This comes from over 3000 hours of facilitating Men Changing Roles Groups.


----------



## palmer_md (Jul 22, 2011)

bjfreeman said:


> in·sult/in?s?lt/
> Verb:
> Speak to or treat with disrespect or scornful abuse.
> Noun:
> ...


Just like the electrical issues you are having on this site. We all can point to a common definition, but your interpretation of the definition is wildly different than everyone else.

It is bad enough to insult them once, but then when pointed out, to go out of your way to call them A$*es is just absurd.


----------



## Ziggythewiz (May 16, 2010)

All these 101 threads should be change to: BJ's soapbox, and why you're too ignorant to understand.


----------



## DaveAK (Jun 28, 2009)

palmer_md said:


> Just like the electrical issues you are having on this site. We all can point to a common definition, but your interpretation of the definition is wildly different than everyone else.


Beat me to it.

"It's not my fault none of you can understand me. You're all idiots."


----------



## bjfreeman (Dec 7, 2011)

the Definition of a Troll
One who posts a deliberately provocative message to a newsgroup or message board with the intention of causing maximum disruption and argument.


----------



## dladd (Jun 1, 2011)

bjfreeman said:


> the Definition of a Troll
> One who posts a deliberately provocative message to a newsgroup or message board with the intention of causing maximum disruption and argument.

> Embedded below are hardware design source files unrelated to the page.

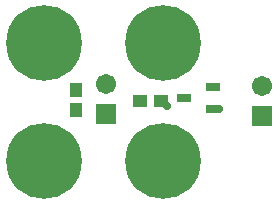
<source format=gts>
G04*
G04 #@! TF.GenerationSoftware,Altium Limited,Altium Designer,21.7.2 (23)*
G04*
G04 Layer_Color=8388736*
%FSLAX25Y25*%
%MOIN*%
G70*
G04*
G04 #@! TF.SameCoordinates,CD49883A-D9D7-4F0A-866F-15B73C44CB22*
G04*
G04*
G04 #@! TF.FilePolarity,Negative*
G04*
G01*
G75*
%ADD17R,0.05013X0.03162*%
%ADD18R,0.04600X0.04300*%
%ADD19R,0.04300X0.04600*%
%ADD20C,0.06706*%
%ADD21R,0.06706X0.06706*%
%ADD22C,0.02769*%
%ADD23C,0.25210*%
D17*
X396562Y303260D02*
D03*
Y310740D02*
D03*
X386837Y307000D02*
D03*
D18*
X379300Y306000D02*
D03*
X372400D02*
D03*
D19*
X350900Y309800D02*
D03*
Y302900D02*
D03*
D20*
X413100Y311100D02*
D03*
X361000Y311600D02*
D03*
D21*
X413100Y301100D02*
D03*
X361000Y301600D02*
D03*
D22*
X398700Y303300D02*
D03*
X381200Y304400D02*
D03*
D23*
X379805Y285915D02*
D03*
X340436Y286084D02*
D03*
Y325454D02*
D03*
X379806D02*
D03*
M02*

</source>
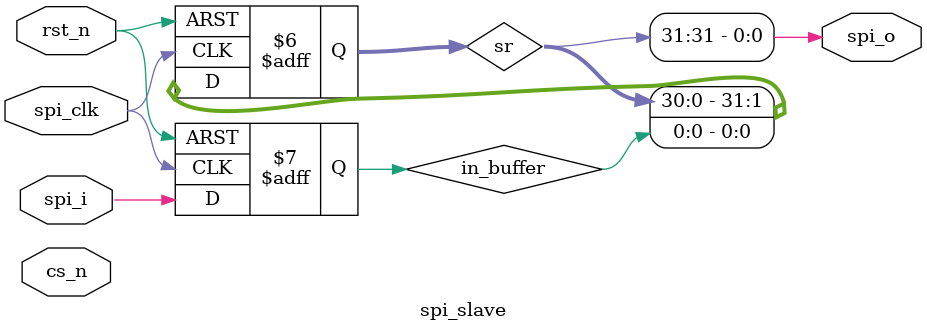
<source format=v>
`timescale 1ns / 1ps

module spi_slave(
    input  wire        spi_clk,
    input  wire        rst_n,
    input  wire        cs_n,
    input  wire        spi_i,
    
    output reg         spi_o
    );
    
    reg [31:0] sr;
    reg in_buffer;
    
    parameter sr_default = 'h1234abcd;
    
    always @(posedge spi_clk or negedge rst_n) begin
        if (!rst_n) begin
            in_buffer <= 1'b0;
        end
        else begin
            in_buffer <= spi_i;
        end
    end
    
    always @(negedge spi_clk or negedge rst_n) begin
        if (!rst_n) begin
            sr <= sr_default;
        end
        else sr <= {sr[30:0], in_buffer};
    end
    
    always @(*) begin
        spi_o = sr[31];
    end
    
endmodule

</source>
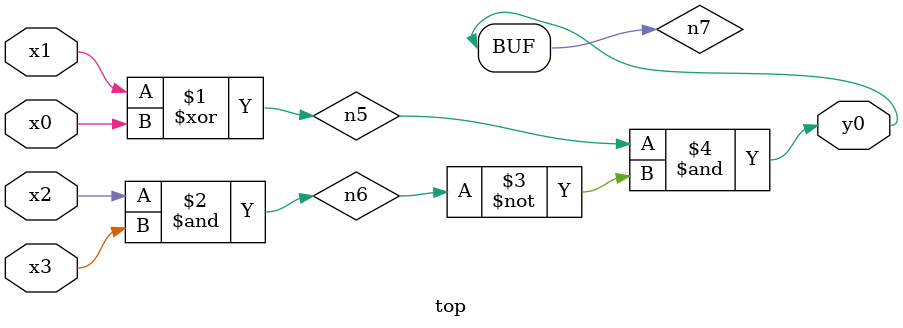
<source format=v>
module top( x0 , x1 , x2 , x3 , y0 );
  input x0 , x1 , x2 , x3 ;
  output y0 ;
  wire n5 , n6 , n7 ;
  assign n5 = x1 ^ x0 ;
  assign n6 = x2 & x3 ;
  assign n7 = n5 & ~n6 ;
  assign y0 = n7 ;
endmodule

</source>
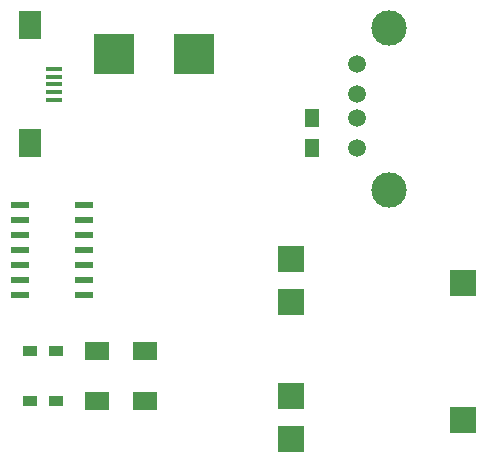
<source format=gts>
G04 #@! TF.FileFunction,Soldermask,Top*
%FSLAX46Y46*%
G04 Gerber Fmt 4.6, Leading zero omitted, Abs format (unit mm)*
G04 Created by KiCad (PCBNEW (2015-06-20 BZR 5796, Git fe7bc27)-product) date 22.6.2015 5:54:44*
%MOMM*%
G01*
G04 APERTURE LIST*
%ADD10C,0.100000*%
%ADD11R,1.250000X1.500000*%
%ADD12R,2.000000X1.600000*%
%ADD13R,3.500000X3.500000*%
%ADD14R,1.850000X2.400000*%
%ADD15R,1.350000X0.400000*%
%ADD16C,1.501140*%
%ADD17C,2.999740*%
%ADD18R,2.235200X2.235200*%
%ADD19R,1.200000X0.900000*%
%ADD20R,1.500000X0.600000*%
G04 APERTURE END LIST*
D10*
D11*
X127775000Y-72175000D03*
X127775000Y-69675000D03*
D12*
X113600000Y-89400000D03*
X109600000Y-89400000D03*
X113600000Y-93600000D03*
X109600000Y-93600000D03*
D13*
X110996400Y-64200000D03*
X117803600Y-64200000D03*
D14*
X103900000Y-71800000D03*
X103900000Y-61800000D03*
D15*
X105962540Y-65499100D03*
X105962540Y-66149100D03*
X105962540Y-66799100D03*
X105962540Y-67449100D03*
X105962540Y-68099100D03*
D16*
X131597880Y-65087140D03*
X131597880Y-67627140D03*
X131597880Y-69659140D03*
X131597880Y-72199140D03*
D17*
X134264880Y-62039140D03*
X134264880Y-75755140D03*
D18*
X126000000Y-81600000D03*
X126000000Y-85200000D03*
X140600000Y-83600000D03*
X126000000Y-93200000D03*
X126000000Y-96800000D03*
X140600000Y-95200000D03*
D19*
X103900000Y-89400000D03*
X106100000Y-89400000D03*
X103900000Y-93600000D03*
X106100000Y-93600000D03*
D20*
X103100000Y-76990000D03*
X103100000Y-78260000D03*
X103100000Y-79530000D03*
X103100000Y-80800000D03*
X103100000Y-82070000D03*
X103100000Y-83340000D03*
X103100000Y-84610000D03*
X108500000Y-84610000D03*
X108500000Y-83340000D03*
X108500000Y-82070000D03*
X108500000Y-80800000D03*
X108500000Y-79530000D03*
X108500000Y-78260000D03*
X108500000Y-76990000D03*
M02*

</source>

let me guess, everyone on this site is a troll but you?


----------



## bjfreeman (Dec 7, 2011)

I came here to share, as I stated in my first post.
it is clear that will not happen.
as a side note, there are those that PM to discuss things, I assume because they don't want to get flamed by the board members.
So this is a waste of my time. 
I am willing to let you believe what you want.
I am too busy to debate at this level.
I wish you all well.
From Now on I am just a lurker for that the interests me.


----------



## azdeltawye (Dec 30, 2008)

bjfreeman said:


> ...From Now on I am just a lurker for that the interests me.


 Great news!


----------